Wartime Fashions – Frocks and turbans, aprons and furs

Apr 24, 2013

 I was standing on the path watching a plane crash in flames, wearing the latest fashion for little kids, my ‘siren’ suit.  I was three years old and it was England in 1942. The siren suit was a practical way for children to be dressed quickly in the middle of the night and taken to the air raid shelter. It was a woollen button through suit all in one, the forerunner of a ‘babygro’.

Like all wartime fashions clothes had to be practical and sturdy, they had to have dual purpose. Materials were on rations, so gone were the yards of swishing silk, and the ball gowns of the early movies, women had to ‘knuckle down.  Even the dress patterns were frugal. The stipulation was five buttons, and only two pockets allowed, Norman Hartnell a famous designer, did a collection of simple dresses keeping to that strict rule. He designed dresses using very little extra material, no pleats, no extravagances. The only variety was in the design and the material.

I  do remember everyone knitted. As knitting was a cheap way to make more clothes. Little kids wore full knitted suits and trousers, and knitted bathers. Imagine those with the sand and water in!!

Patterns were swapped and saved and the latest trends copied in varieties of wool. Fair Isle became the trend, an intricate knitting style requiring more expertise than I had. The beautiful designs have remained fashionable coming back several times, notably during the seventies.

Women became clever at altering their ‘frocks’, a collar or a scarf added changing the look of a plain black dress.   A dance dress could be made into a day dress by cutting the skirt off at the calf length, then making sleeves and a bodice from the extra material. I know my mother cut down her last year’s coat to make a beautiful coat for me.  Sewing silks and all the items used became poorer quality as the country made more effort to win the war. The ‘utility’ mark was found on them, a mark showing the reduced quality.

Turbans were worn, cleverly twisted to look like an elegant hat, most women owned a silk scarf then, so it was used to cover hair that badly needed a perm…a luxury out of the question. Hair styles became clever at disguising lack of style, the scarf used to ‘roll’ the hair round and make it look like a bob. Hair needed to be kept away from the face so styles changed, and the new shorter styles fitted under military hats.
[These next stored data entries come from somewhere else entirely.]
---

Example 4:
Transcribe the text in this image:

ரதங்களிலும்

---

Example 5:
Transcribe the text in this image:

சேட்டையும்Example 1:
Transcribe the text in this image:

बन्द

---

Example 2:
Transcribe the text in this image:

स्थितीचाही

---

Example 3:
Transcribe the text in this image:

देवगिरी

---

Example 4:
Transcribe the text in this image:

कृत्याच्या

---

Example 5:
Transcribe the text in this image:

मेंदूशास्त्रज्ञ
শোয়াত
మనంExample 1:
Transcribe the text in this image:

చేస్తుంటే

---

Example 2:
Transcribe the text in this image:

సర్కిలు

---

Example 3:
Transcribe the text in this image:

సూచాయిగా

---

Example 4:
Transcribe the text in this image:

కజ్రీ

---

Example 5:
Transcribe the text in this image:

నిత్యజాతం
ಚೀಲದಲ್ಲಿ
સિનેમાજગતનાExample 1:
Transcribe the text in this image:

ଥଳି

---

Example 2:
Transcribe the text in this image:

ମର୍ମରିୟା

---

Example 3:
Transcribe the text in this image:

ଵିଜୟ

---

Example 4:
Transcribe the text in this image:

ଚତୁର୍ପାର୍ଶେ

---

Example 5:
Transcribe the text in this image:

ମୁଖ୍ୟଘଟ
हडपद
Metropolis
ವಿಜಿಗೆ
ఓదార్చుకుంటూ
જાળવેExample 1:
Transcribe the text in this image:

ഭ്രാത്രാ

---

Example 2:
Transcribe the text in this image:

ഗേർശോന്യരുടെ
They also afforded safety for women working in factories.

Austerity in everything abounded.   I would have hated not being able to get my favourite lipstick, or shampoo, as it was, all I really cared about was not having chocolate, and seeing images of cakes on billboards, so tantalizing! Because rations meant there were none in the shops. When the rations came off they had to swiftly put it back on, as every shop was stripped of sweets in a day, this is true, hard to believe but true.
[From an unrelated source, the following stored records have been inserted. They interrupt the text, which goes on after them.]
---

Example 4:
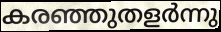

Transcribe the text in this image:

കരഞ്ഞുതളർന്നു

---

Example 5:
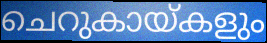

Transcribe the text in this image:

ചെറുകായ്കളുംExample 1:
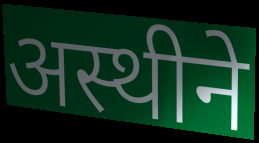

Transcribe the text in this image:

अस्थीने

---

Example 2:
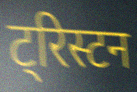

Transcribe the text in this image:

ट्रिस्टन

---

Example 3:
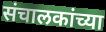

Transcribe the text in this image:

संचालकांच्या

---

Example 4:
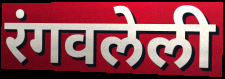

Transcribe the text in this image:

रंगवलेली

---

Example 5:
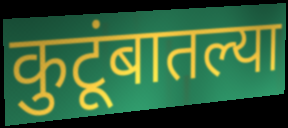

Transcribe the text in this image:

कुटूंबातल्या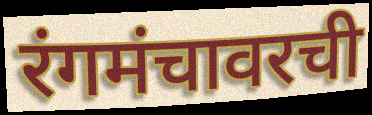
रंगमंचावरची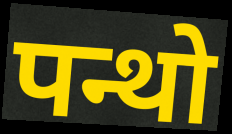
पन्थो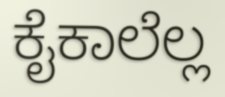
ಕೈಕಾಲೆಲ್ಲ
Jewelry was simple; mostly pearls, and the odd diamante brooch, and I remember intricate embroidered brooches, or some made of tiny threaded beads, I used to play with them in the button box when war was over. There was a brief fashion for ‘dog collars’ made of pendants sewn to velvet ribbons.  Women are inventive when they need to be. Like the dark line drawn up the back of the leg to create pretend seams. Nylons were very hard to get unless you got ‘up close and personal’ with an American soldier.

I wore an angora dress knitted by my mother for my first ‘formal’ portrait.  Mum wore her last vestige of elegance, her beautiful fox fur collar, I used to be fascinated by the teeth that made up the clasp. It looked a little frightening with the tail in its mouth and the head intact. I worried she was being attacked.
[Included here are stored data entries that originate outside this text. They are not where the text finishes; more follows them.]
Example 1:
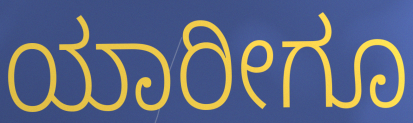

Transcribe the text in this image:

ಯಾರೀಗೂ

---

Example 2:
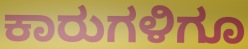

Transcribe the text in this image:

ಕಾರುಗಳಿಗೂ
In some ways wartime brought out the inventive and creative streak in some, women learned how to manage on very little, but oh the wild surge of joy when ‘The New Look’ came in, I was about ten, and after the skimpy materials used in dresses before suddenly we had skirts that took three yards or more of material!! It swung around our legs extravagant and beautiful. I had a mother who indulged my early love of fashion, she had a skirt and bolero made for me in fine wool, the skirt was long and full the little waistcoat fitted my waist perfectly. Although I was so young it gave me taste of things to come.   War was over life began.